Assignment
Print every line of text in the data below, copying each one exactly. Leave the pictures out of your answer.

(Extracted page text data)
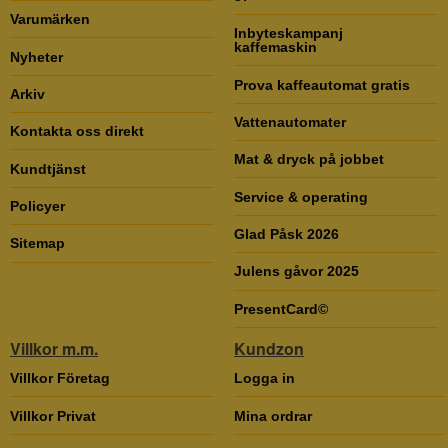
Varumärken
Inbyteskampanj
kaffemaskin
Nyheter
Prova kaffeautomat gratis
Arkiv
Vattenautomater
Kontakta oss direkt
Mat & dryck på jobbet
Kundtjänst
Service & operating
Policyer
Glad Påsk 2026
Sitemap
Julens gåvor 2025
PresentCard©
Villkor m.m.
Kundzon
Villkor Företag
Logga in
Villkor Privat
Mina ordrar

Result of the task
Varumärken
Inbyteskampanj
kaffemaskin
Nyheter
Prova kaffeautomat gratis
Arkiv
Vattenautomater
Kontakta oss direkt
Mat & dryck på jobbet
Kundtjänst
Service & operating
Policyer
Glad Påsk 2026
Sitemap
Julens gåvor 2025
PresentCard©
Villkor m.m.
Kundzon
Villkor Företag
Logga in
Villkor Privat
Mina ordrar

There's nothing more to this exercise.